Chlopcy Rometowcy - Forum Romeciarzy!

Pełna wersja: Problem z ubezpieczeniem.
Aktualnie przeglądasz uproszczoną wersję forum. Kliknij tutaj, by zobaczyć wersję z pełnym formatowaniem.
Stron: 1 2
Panowie mam problem z papierami do moto(ubezpieczenie,kary,itp.).Sprawa wygląda tak:
1.Kupiłem papiery od rometa,spisałem z gościem umowe K-S,on zgłosił sprzedaż,a ja ich na sibie nie zarejestrowałem i sprzedałem papiery panu X.
2.Pan X spisał ze mną umowę K-S,ale ja nie zgłosiłem sprzedaży a on ich na siebie również nie zarejestrował.Przez ten czas skończyło się ubezpieczenie.

Teraz pytanie czy jak bym od Pana X(mój kolega) kupił te papiery to musiałbym płacić jakąś karę np.za niepłacone ubezpieczenie?
oc interesuje Cie od dnia zakupu do dnia sprzedaży, obowiązują daty z umów. Jak się ubezpieczyciel dopatrzy, płacenie Cię nie ominie
A ile to płacenie może kosztować?
Poczekaj, rozumiem, że chcesz odkupić kwity z powrotem do siebie tak? I nie chcesz płacić kary (600zł) za nieopłacone OC?

Jeżeli na dacie umowy spisanej pomiędzy tobą, a kupującym owych papierów OC było aktualne to moim zdaniem ty nie opłacasz żadnych kar, tylko gość, który od ciebie te kwity kupił, po prostu spisz z nim kolejną umowę i w tym samym dniu opłać OC i tyel
Tak sprzedałem koledze który mieszka 40m ode mnie , a teraz są mi znowu potrzebne.Czyli Rafku jak bym je od kumpla kupił to on by musiał płacić 600 zł kary?

◇ ◇ ◇

* WYKONAJ ZADANIA *
1. Przepisz dosłownie fragment wątku o ubezpieczeniu, który zaczyna się od słów „Aktualnie przeglądasz uproszczoną”, a kończy na słowach „skończyło się ubezpieczenie.”.
2. Wypisz z wątku o ubezpieczeniu wszystkie zdania zakończone znakiem zapytania, każde w osobnym wierszu.

◇ ◇ ◇

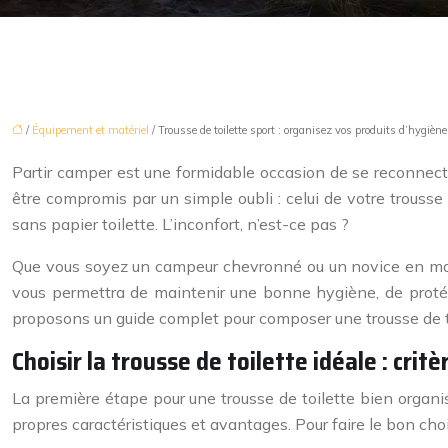
/
Équipement et matériel
/ Trousse de toilette sport : organisez vos produits d’hygièn
Partir camper est une formidable occasion de se reconnecter
être compromis par un simple oubli : celui de votre trousse 
sans papier toilette. L’inconfort, n’est-ce pas ?
Que vous soyez un campeur chevronné ou un novice en matière 
vous permettra de maintenir une bonne hygiène, de protége
proposons un guide complet pour composer une trousse de to
Choisir la trousse de toilette idéale : crit
La première étape pour une trousse de toilette bien organi
propres caractéristiques et avantages. Pour faire le bon choi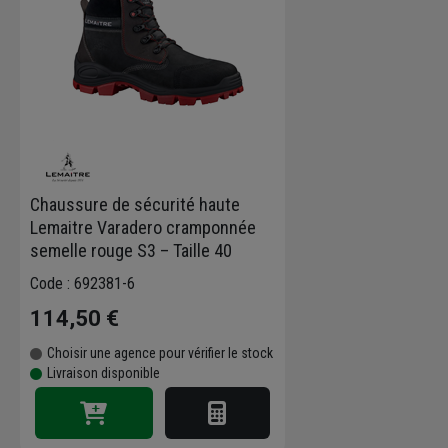
Chaussure de sécurité haute
Lemaitre Varadero cramponnée
semelle rouge S3 – Taille 40
Code : 692381-6
114,50 €
Choisir une agence pour vérifier le stock
Livraison disponible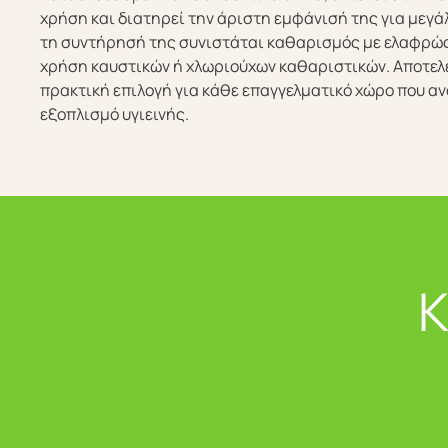
χρήση και διατηρεί την άριστη εμφάνισή της για μεγάλ
τη συντήρησή της συνιστάται καθαρισμός με ελαφρώς
χρήση καυστικών ή χλωριούχων καθαριστικών. Αποτελε
πρακτική επιλογή για κάθε επαγγελματικό χώρο που αν
εξοπλισμό υγιεινής.
Κ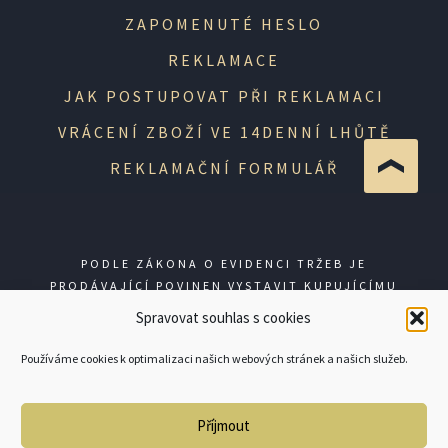
ZAPOMENUTÉ HESLO
REKLAMACE
JAK POSTUPOVAT PŘI REKLAMACI
VRÁCENÍ ZBOŽÍ VE 14DENNÍ LHŮTĚ
REKLAMAČNÍ FORMULÁŘ
PODLE ZÁKONA O EVIDENCI TRŽEB JE
PRODÁVAJÍCÍ POVINEN VYSTAVIT KUPUJÍCÍMU
ÚČTENKU. ZÁROVEŇ JE POVINEN ZAEVIDOVAT
Spravovat souhlas s cookies
PŘIJATOU TRŽBU U SPRÁVCE DANĚ ONLINE; V
PŘÍPADĚ TECHNICKÉHO VÝPADKU PAK NEJPOZDĚJI
Používáme cookies k optimalizaci našich webových stránek a našich služeb.
DO 48 HODIN.
Příjmout
© GUNSHOP 2026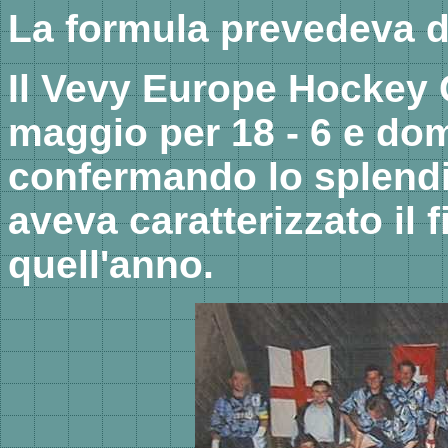
La formula prevedeva du
Il Vevy Europe Hockey 
maggio per 18 - 6 e dom
confermando lo splendi
aveva caratterizzato il 
quell'anno.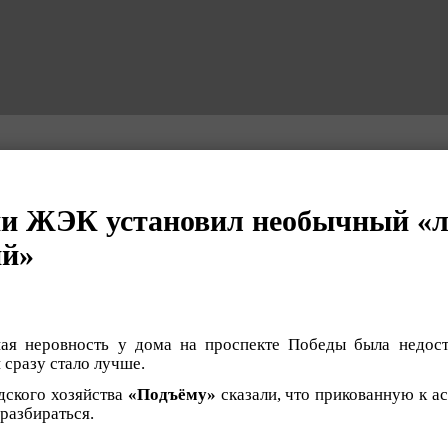
ии ЖЭК установил необычный «
ий»
ная неровность у дома на проспекте Победы была недост
 сразу стало лучше.
дского хозяйства
«Подъёму»
сказали, что прикованную к а
 разбираться.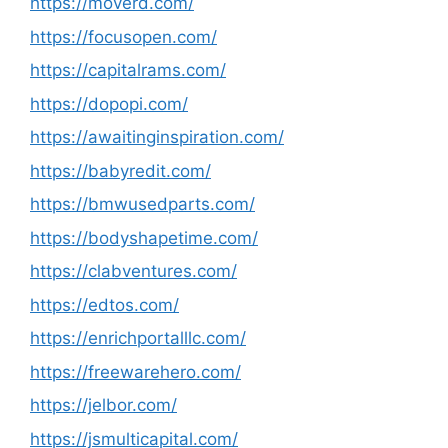
https://moverd.com/
https://focusopen.com/
https://capitalrams.com/
https://dopopi.com/
https://awaitinginspiration.com/
https://babyredit.com/
https://bmwusedparts.com/
https://bodyshapetime.com/
https://clabventures.com/
https://edtos.com/
https://enrichportalllc.com/
https://freewarehero.com/
https://jelbor.com/
https://jsmulticapital.com/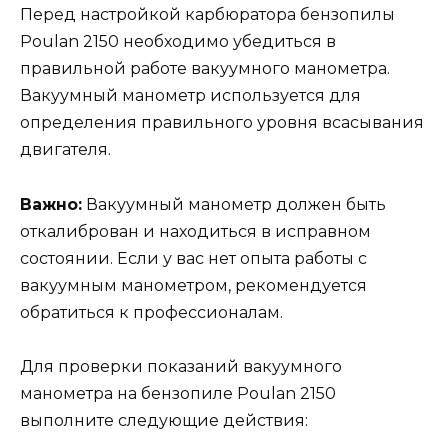
Перед настройкой карбюратора бензопилы
Poulan 2150 необходимо убедиться в
правильной работе вакуумного манометра.
Вакуумный манометр используется для
определения правильного уровня всасывания
двигателя.
Важно:
Вакуумный манометр должен быть
откалиброван и находиться в исправном
состоянии. Если у вас нет опыта работы с
вакуумным манометром, рекомендуется
обратиться к профессионалам.
Для проверки показаний вакуумного
манометра на бензопиле Poulan 2150
выполните следующие действия:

◇ ◇ ◇

* LISTA ROZWIĄZAŃ *
1.
Aktualnie przeglądasz uproszczoną wersję forum. Kliknij tutaj, by zobaczyć wersję z pełnym formatowaniem.
Stron: 1 2
Panowie mam problem z papierami do moto(ubezpieczenie,kary,itp.).Sprawa wygląda tak:
1.Kupiłem papiery od rometa,spisałem z gościem umowe K-S,on zgłosił sprzedaż,a ja ich na sibie nie zarejestrowałem i sprzedałem papiery panu X.
2.Pan X spisał ze mną umowę K-S,ale ja nie zgłosiłem sprzedaży a on ich na siebie również nie zarejestrował.Przez ten czas skończyło się ubezpieczenie.

2.
Teraz pytanie czy jak bym od Pana X(mój kolega) kupił te papiery to musiałbym płacić jakąś karę np.za niepłacone ubezpieczenie?
A ile to płacenie może kosztować?
Poczekaj, rozumiem, że chcesz odkupić kwity z powrotem do siebie tak?
I nie chcesz płacić kary (600zł) za nieopłacone OC?
Czyli Rafku jak bym je od kumpla kupił to on by musiał płacić 600 zł kary?